=== Textauszug ===

Tribunale federale
Tribunal federal
{T 0/2}
4C.261/2005 /ruo
Urteil vom 9. Dezember 2005
I. Zivilabteilung
Besetzung
Bundesrichter Corboz, Präsident,
Bundesrichter Nyffeler,
Bundesrichterin Kiss,
Gerichtsschreiberin Charif Feller.
Parteien
A.________ AG,
Beklagte und Berufungsklägerin, vertreten durch
Rechtsanwalt Dr. Dominik Strub,
gegen
B.________ AG,
Klägerin und Berufungsbeklagte, vertreten durch Rechtsanwalt Dr. Denis G. Humbert.
Gegenstand
Auftrag, Werkvertrag,
Berufung gegen das Urteil des Obergerichts des
Kantons Solothurn, Zivilkammer, vom 15. Juni 2005.
Sachverhalt:
A.
Die C.________ (Bauherrin) beauftragte die B.________ AG (Klägerin) mit der gesamten Elektroplanung für ein Projekt, für das sie eine "universelle Kommunikationsverkabelung UKV" wünschte. Nach internen Richtlinien verlangte die Bauherrin die traditionelle geschirmte Variante. Am 3. Februar 2000 fand auf Einladung der D.________ AG mit der Bauherrin, der Klägerin sowie der E.________ AG eine Sitzung statt, deren Zweck war, über die Gebäudeverkabelungsvarianten zu orientieren, insbesondere über die in Amerika weit verbreitete neuere ungeschirmte Technologie der Gebäudeverkabelung. Daraufhin stimmte die Bauherrin zu, dass ihr auch diese Variante unterbreitet werde. Die Klägerin verfasste eine über 300 Seiten umfassende zweite Ausschreibung für diese Variante. Die dafür ausgestellte, vom 13. September 2001 datierte Rechnung über insgesamt Fr. 26'010.15 sandte sie an die E.________ AG und später an die Bauherrin. Beide Unternehmen lehnten die Forderung ab; sie waren der Meinung, der Klägerin keinen Auftrag bzw. keine Zusage für die Kostenübernahme der zusätzlichen Ausschreibung erteilt zu haben.

=== Quelldaten ===

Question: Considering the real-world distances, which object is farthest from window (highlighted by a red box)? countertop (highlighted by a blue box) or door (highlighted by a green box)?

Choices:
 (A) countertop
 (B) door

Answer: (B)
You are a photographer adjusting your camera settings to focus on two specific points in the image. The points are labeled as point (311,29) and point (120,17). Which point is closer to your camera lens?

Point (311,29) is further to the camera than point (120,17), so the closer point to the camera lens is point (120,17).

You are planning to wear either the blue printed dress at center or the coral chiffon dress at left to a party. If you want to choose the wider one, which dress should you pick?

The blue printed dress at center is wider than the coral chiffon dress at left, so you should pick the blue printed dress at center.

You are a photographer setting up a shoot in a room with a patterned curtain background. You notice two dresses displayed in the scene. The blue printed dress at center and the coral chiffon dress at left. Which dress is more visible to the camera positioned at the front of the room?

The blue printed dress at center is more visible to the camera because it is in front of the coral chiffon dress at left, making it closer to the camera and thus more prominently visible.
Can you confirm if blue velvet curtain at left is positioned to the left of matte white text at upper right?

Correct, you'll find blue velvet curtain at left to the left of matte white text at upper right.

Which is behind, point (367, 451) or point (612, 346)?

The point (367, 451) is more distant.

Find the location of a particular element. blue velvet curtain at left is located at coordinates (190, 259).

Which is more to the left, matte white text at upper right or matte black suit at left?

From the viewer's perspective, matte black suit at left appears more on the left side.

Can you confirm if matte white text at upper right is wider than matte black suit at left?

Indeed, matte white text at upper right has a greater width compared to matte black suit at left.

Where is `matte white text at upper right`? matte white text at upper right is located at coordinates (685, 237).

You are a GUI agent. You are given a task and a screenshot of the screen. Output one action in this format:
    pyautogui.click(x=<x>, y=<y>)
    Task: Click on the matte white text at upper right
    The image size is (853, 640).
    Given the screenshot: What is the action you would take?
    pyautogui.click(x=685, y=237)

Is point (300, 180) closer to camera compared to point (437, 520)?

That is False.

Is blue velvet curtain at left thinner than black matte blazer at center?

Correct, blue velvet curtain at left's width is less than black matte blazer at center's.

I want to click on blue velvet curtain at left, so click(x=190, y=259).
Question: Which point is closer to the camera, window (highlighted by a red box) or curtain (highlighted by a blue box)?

===

Aufgabenübersicht:
**A)** Können Sie das Bundesgerichtsurteil vollständig und Wort für Wort niederschreiben?
**B)** Können Sie den Abschnitt der Zeilen von der Zeile mit „You are a photographer setting“ bis zum Ende der Zeilen als nummerierte Liste ohne Leerzeilen umschreiben, und zwar nur diesen Abschnitt mit beiden Enden?

Geordnete Ergebnisse:
**A)**
Tribunale federale
Tribunal federal
{T 0/2}
4C.261/2005 /ruo
Urteil vom 9. Dezember 2005
I. Zivilabteilung
Besetzung
Bundesrichter Corboz, Präsident,
Bundesrichter Nyffeler,
Bundesrichterin Kiss,
Gerichtsschreiberin Charif Feller.
Parteien
A.________ AG,
Beklagte und Berufungsklägerin, vertreten durch
Rechtsanwalt Dr. Dominik Strub,
gegen
B.________ AG,
Klägerin und Berufungsbeklagte, vertreten durch Rechtsanwalt Dr. Denis G. Humbert.
Gegenstand
Auftrag, Werkvertrag,
Berufung gegen das Urteil des Obergerichts des
Kantons Solothurn, Zivilkammer, vom 15. Juni 2005.
Sachverhalt:
A.
Die C.________ (Bauherrin) beauftragte die B.________ AG (Klägerin) mit der gesamten Elektroplanung für ein Projekt, für das sie eine "universelle Kommunikationsverkabelung UKV" wünschte. Nach internen Richtlinien verlangte die Bauherrin die traditionelle geschirmte Variante. Am 3. Februar 2000 fand auf Einladung der D.________ AG mit der Bauherrin, der Klägerin sowie der E.________ AG eine Sitzung statt, deren Zweck war, über die Gebäudeverkabelungsvarianten zu orientieren, insbesondere über die in Amerika weit verbreitete neuere ungeschirmte Technologie der Gebäudeverkabelung. Daraufhin stimmte die Bauherrin zu, dass ihr auch diese Variante unterbreitet werde. Die Klägerin verfasste eine über 300 Seiten umfassende zweite Ausschreibung für diese Variante. Die dafür ausgestellte, vom 13. September 2001 datierte Rechnung über insgesamt Fr. 26'010.15 sandte sie an die E.________ AG und später an die Bauherrin. Beide Unternehmen lehnten die Forderung ab; sie waren der Meinung, der Klägerin keinen Auftrag bzw. keine Zusage für die Kostenübernahme der zusätzlichen Ausschreibung erteilt zu haben.

**B)**
1. You are a photographer setting up a shoot in a room with a patterned curtain background. You notice two dresses displayed in the scene. The blue printed dress at center and the coral chiffon dress at left. Which dress is more visible to the camera positioned at the front of the room?
2. The blue printed dress at center is more visible to the camera because it is in front of the coral chiffon dress at left, making it closer to the camera and thus more prominently visible.
3. Can you confirm if blue velvet curtain at left is positioned to the left of matte white text at upper right?
4. Correct, you'll find blue velvet curtain at left to the left of matte white text at upper right.
5. Which is behind, point (367, 451) or point (612, 346)?
6. The point (367, 451) is more distant.
7. Find the location of a particular element. blue velvet curtain at left is located at coordinates (190, 259).
8. Which is more to the left, matte white text at upper right or matte black suit at left?
9. From the viewer's perspective, matte black suit at left appears more on the left side.
10. Can you confirm if matte white text at upper right is wider than matte black suit at left?
11. Indeed, matte white text at upper right has a greater width compared to matte black suit at left.
12. Where is `matte white text at upper right`? matte white text at upper right is located at coordinates (685, 237).
13. You are a GUI agent. You are given a task and a screenshot of the screen. Output one action in this format:
14.     pyautogui.click(x=<x>, y=<y>)
15.     Task: Click on the matte white text at upper right
16.     The image size is (853, 640).
17.     Given the screenshot: What is the action you would take?
18.     pyautogui.click(x=685, y=237)
19. Is point (300, 180) closer to camera compared to point (437, 520)?
20. That is False.
21. Is blue velvet curtain at left thinner than black matte blazer at center?
22. Correct, blue velvet curtain at left's width is less than black matte blazer at center's.
23. I want to click on blue velvet curtain at left, so click(x=190, y=259).
24. Question: Which point is closer to the camera, window (highlighted by a red box) or curtain (highlighted by a blue box)?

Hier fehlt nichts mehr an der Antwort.